- **Exercise passage**:
*** Begin section ***
Kelty (Scottish Gaelic: Cailtidh) is a former coal mining town located in Fife, Scotland. Lying in the heart of the old mining heartlands of Fife and adjacent to the M90 motorway, it is situated on the Fife/Kinross-shire boundary and has a population of around 6,000 residents. This was nearer to 9,000 when the coal mining industry was still operational in late 1970s and early 1980s.

==Origins==

The origin of the name of the town is somewhat obscure. It could come from the Scottish Gaelic coillte or coilltean meaning 'wood' or 'woodland' or it could come from the Gaelic cailtidh, a reduced form of the early Gaelic *caleto-dubron, meaning 'hard water'. In either case, it was probably originally a Pictish name that was later adapted to Gaelic.

The town began around 1850 as a mining village linked to several coal mines in the area, mainly owned by the Fife Coal Company and continued to expand with the increase of mines until 1930. The vast majority of the settlements within the town were built within the mid-20th century, with expansions continuing into the 21st century; a considerable expansion is currently underway.

==Education and amenities==

Kelty has two primary schools, St. Joseph's and Kelty Primary. After primary school, the majority of pupils go on to Beath High School, a comprehensive school in Cowdenbeath, or the local Roman Catholic school, St Columba's High School in Dunfermline. Kelty also has a modern community centre, with a modern library within.

==Church==

Kelty was part of the parish of Beath (Cowdenbeath) and had a quoad sacra mission church erected in 1894. The mission was upgraded to a chapel in 1897, its minister being Rev George Hunter MA who went to Liverpool in 1903. He was replaced by Rev William Henderson Adam who went to Calderbank in 1919 and was replaced by Rev William Thomson. It was given status as a separate parish, disjoined from Cowdenbeath, in 1925.

==War memorial==

The war memorial was erected in 1921 and was designed by sculptor William Birnie Rhind.

==Notable people==

- Claire Baker, MSP for Mid-Scotland and Fife
- Stephen Husband, professional footballer
- Willie Penman, professional footballer
- Willie Rennie, Leader of the Scottish Liberal Democrats (2011–2021)
- Alex Rowley, Deputy Leader of the Scottish Labour Party (2015–2017)
- Robert Stewart, Draughts World Champion (1922–1933)

==Sport==
Kelty Hearts won Scottish League Two in 2022, having been promoted from the Lowland League in 2021.

==Blairadam House==

Blairadam House, just north of Kelty but on the west side of the M90, was the long-term home of the Adam family: William Adam, Robert Adam, John Adam, William Adam of Blair Adam, Charles Adam etc.
*** End section ***
- **Directions**:
(1) Translate into Spanish this sentence from the passage on Kelty: "The war memorial was erected in 1921 and was designed by sculptor William Birnie Rhind."
(2) Pull out the section of the passage on Kelty starting with "The origin of" and going on through "adapted to Gaelic.", unchanged.

- **Data for review**:
*** Begin section ***
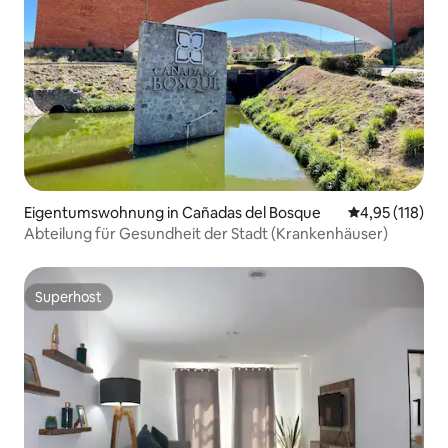
Eigentumswohnung in Cañadas del Bosque
Durchschnittl
4,95 (118)
Abteilung für Gesundheit der Stadt (Krankenhäuser)
Superhost
Superhost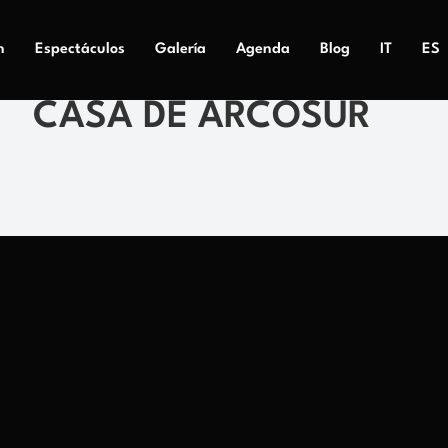
n
Espectáculos
Galería
Agenda
Blog
IT
ES
CASA DE ARCOSUR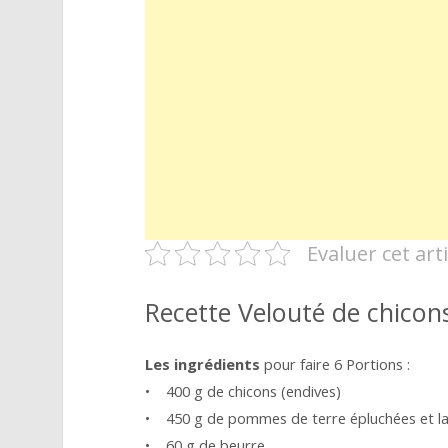
Evaluer cet arti
Recette Velouté de chicon
Les ingrédients
pour faire 6 Portions :
• 400 g de chicons (endives)
• 450 g de pommes de terre épluchées et l
• 60 g de beurre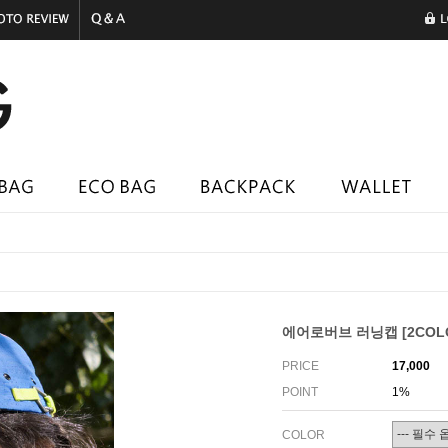
에어로버브 러닝캡 [2COL
PRICE
17,000
POINT
1%
COLOR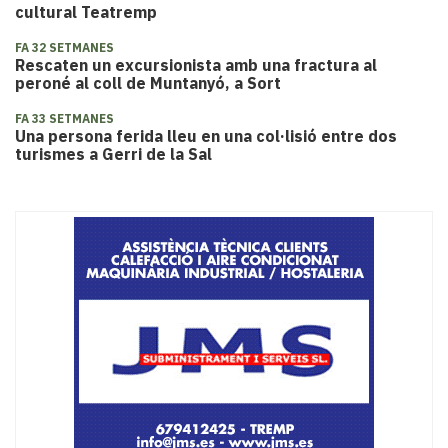
cultural Teatremp
FA 32 SETMANES
Rescaten un excursionista amb una fractura al
peroné al coll de Muntanyó, a Sort
FA 33 SETMANES
Una persona ferida lleu en una col·lisió entre dos
turismes a Gerri de la Sal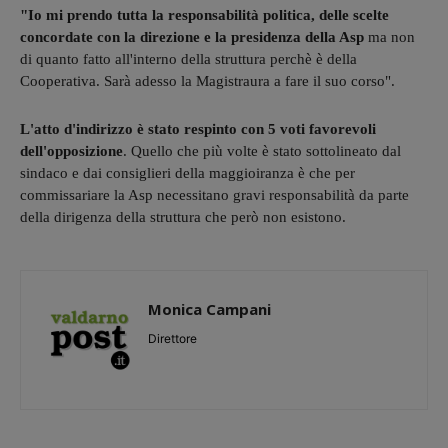
"Io mi prendo tutta la responsabilità politica, delle scelte
concordate con la direzione e la presidenza della Asp
ma non
di quanto fatto all'interno della struttura perchè è della
Cooperativa. Sarà adesso la Magistraura a fare il suo corso".
L'atto d'indirizzo è stato respinto con 5 voti favorevoli
dell'opposizione
. Quello che più volte è stato sottolineato dal
sindaco e dai consiglieri della maggioiranza è che per
commissariare la Asp necessitano gravi responsabilità da parte
della dirigenza della struttura che però non esistono.
Monica Campani
Direttore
*** End section ***
- **Answer set**:
(1) El monumento a los caídos se erigió en 1921 y fue diseñado por el escultor William Birnie Rhind.

(2)
The origin of the name of the town is somewhat obscure. It could come from the Scottish Gaelic coillte or coilltean meaning 'wood' or 'woodland' or it could come from the Gaelic cailtidh, a reduced form of the early Gaelic *caleto-dubron, meaning 'hard water'. In either case, it was probably originally a Pictish name that was later adapted to Gaelic.